La cronaca della colossale festa per celebrare la promozione in Bundesliga (tale da oscurare l’annuale Festa del Porto di Amburgo) andata avanti fino al lunedì mattina restituisce pure moltissimi tifosi con la kefiah, ben presente insieme al vessilli Lgbtq+, alla bandiera nera e rossa degli Antifa e a tutti gli altri simboli del variegato universo Piraten.
Multidisciplinare ma anche multidimensionale nell’inclusività come dimostra la storia di Wolf Schmidt, tre volte campione di Germania con il team non vedenti del Sankt Pauli, domenica seduto allo stadio per incitare i colleghi calciatori insieme agli altri 29.600 presenti. Dopo 13 anni consecutivi di permanenza nel recinto della seconda serie tedesca la promozione in Bundesliga è stata celebrata come un’autentica liberazione, anche perché i tifosi del Sankt Pauli hanno dovuto rimandare di sette giorni la promozione mancata due settimane fa nel derby stracittadino con gli storici rivali dell’Sv.Hamburger.
Da qui la festa popolare immensa allargata a tutta la squadra che in realtà conta migliaia di iscritti e non prende a pedate solo un pallone da calcio. Sankt Pauli è una polisportiva (nella migliore tradizione tedesca) ultra-capillare che fa sport e azione sociale nei settori del rugby, pallamano, ciclismo, football americano, baseball, bowling, softball, pattinaggio e ping-pong. C’è perfino il team degli scacchi.
Il club di football, certo il più famoso, resta formalmente e di fatto solo una delle diverse discipline riunite dell’Unica Via.

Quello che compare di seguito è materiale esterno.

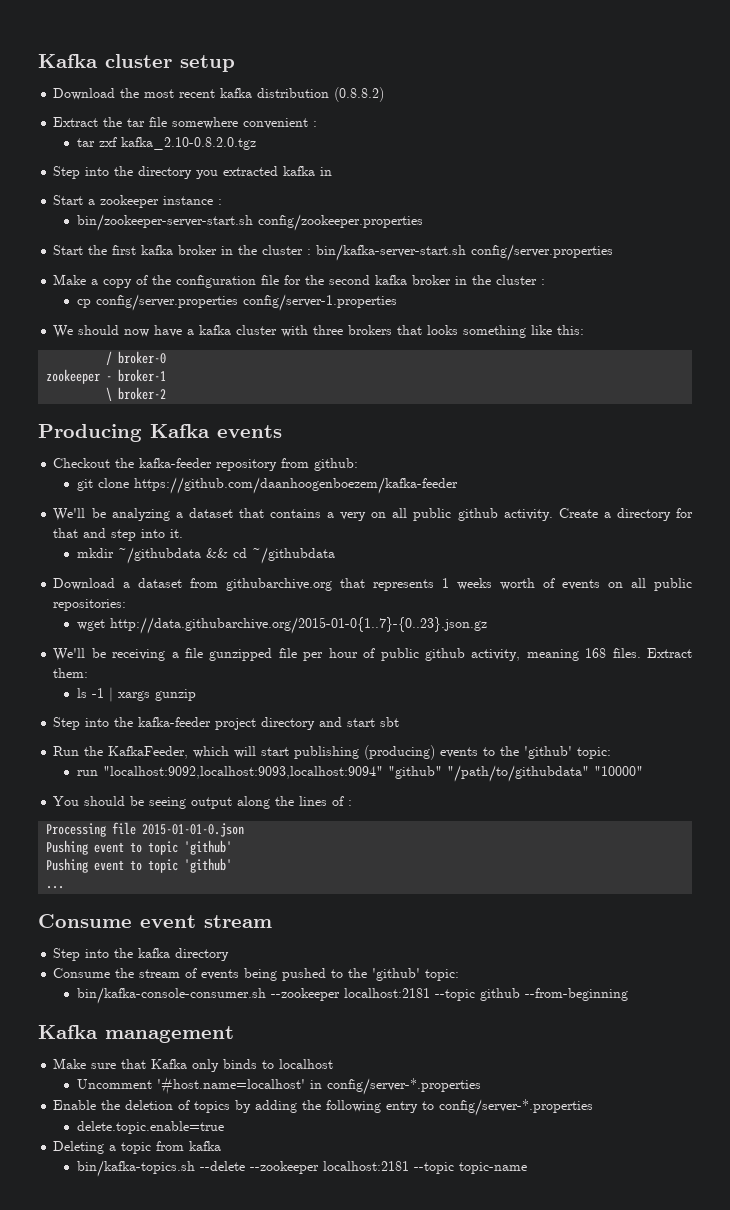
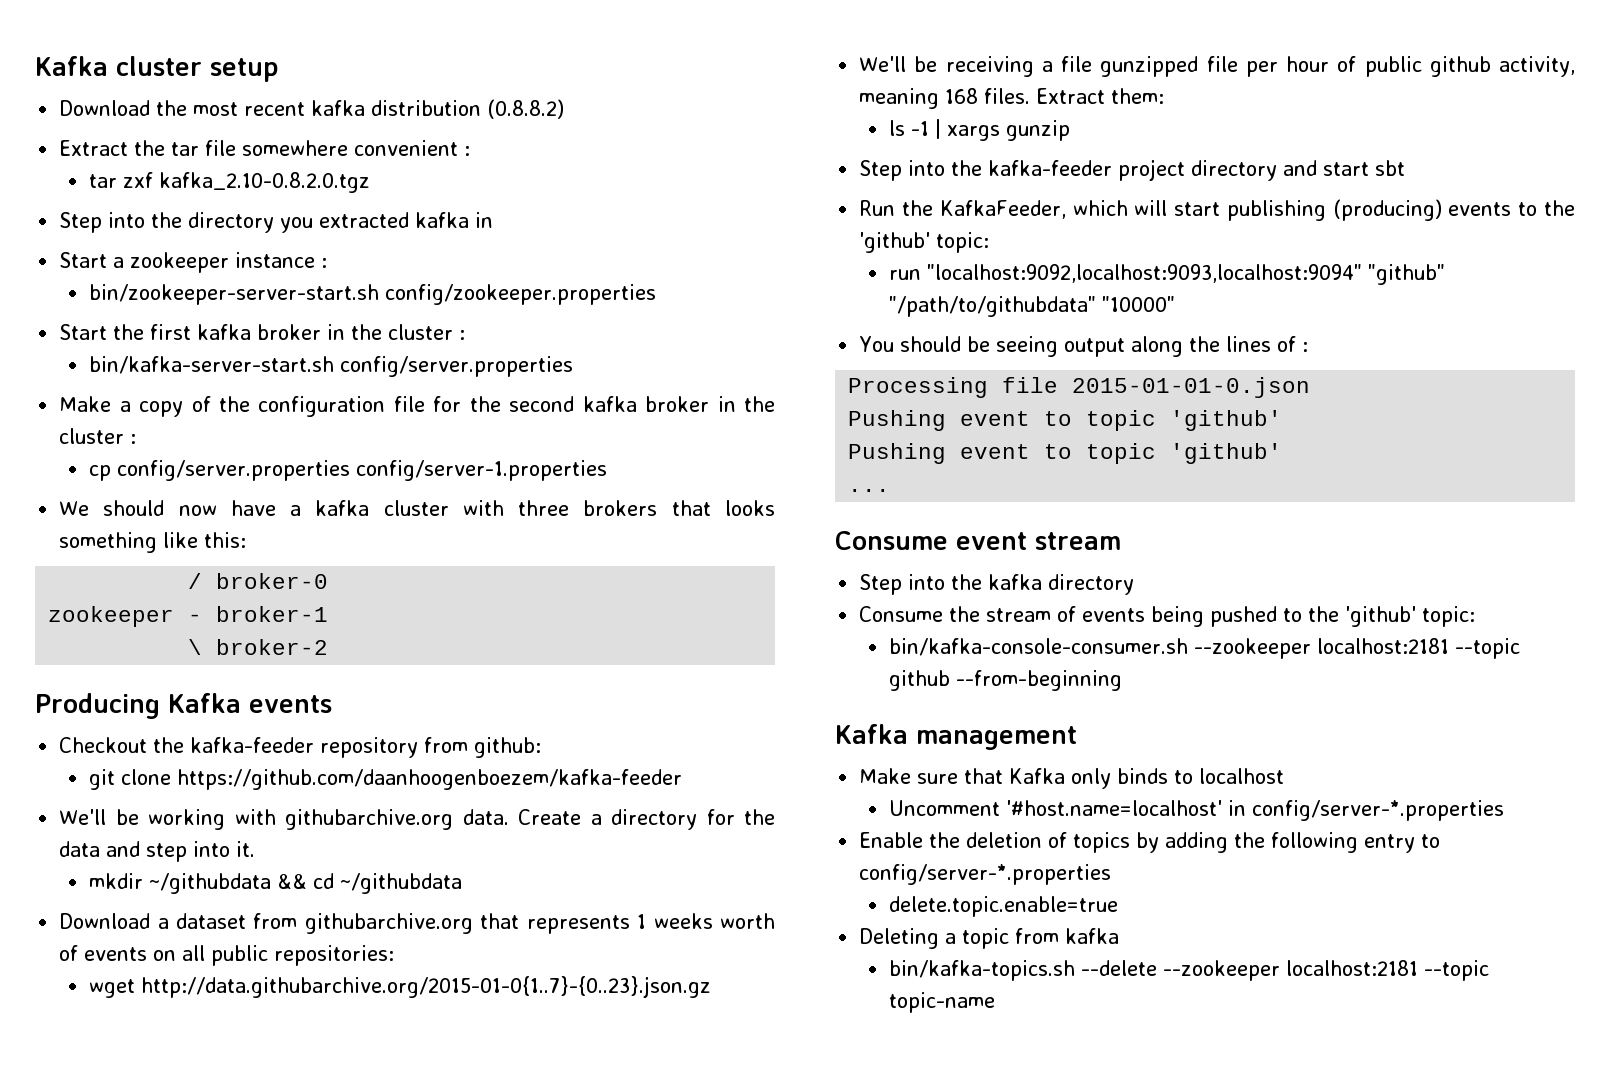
(312, 252) none -> (466, 335) //
[111,508,553,521] analyzing a dataset that contains a very on all public github activity. -> [148,809,509,830] working with githubarchive.org data.
[53,528,79,538] that -> [744,809,775,825] [59,841,101,857] the data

«Il motto “Die einzige Möglichkeit” si rifà al concetto della sola via sviluppato della sinistra degli anni Settanta – precisa Finizio – ma è anche e soprattutto l’unico modello di sport sostenibile oggi possibile. Quando in Italia il capogruppo della Lega, Riccardo Molinari, presenta la sua legge sull’azionariato diffuso (già passata alla Camera) in riferimento al modello tedesco non ha la più pallida idea di come funzioni. L’esempio virtuoso del Sankt Pauli, si basa sul binomio di associazionismo e partecipazione popolare. In pratica mentre in Italia si portano avanti gli interessi del capitale, in Germania promuoviamo le persone che praticano lo sport. Qui non esistono mica le Spa o le Srl».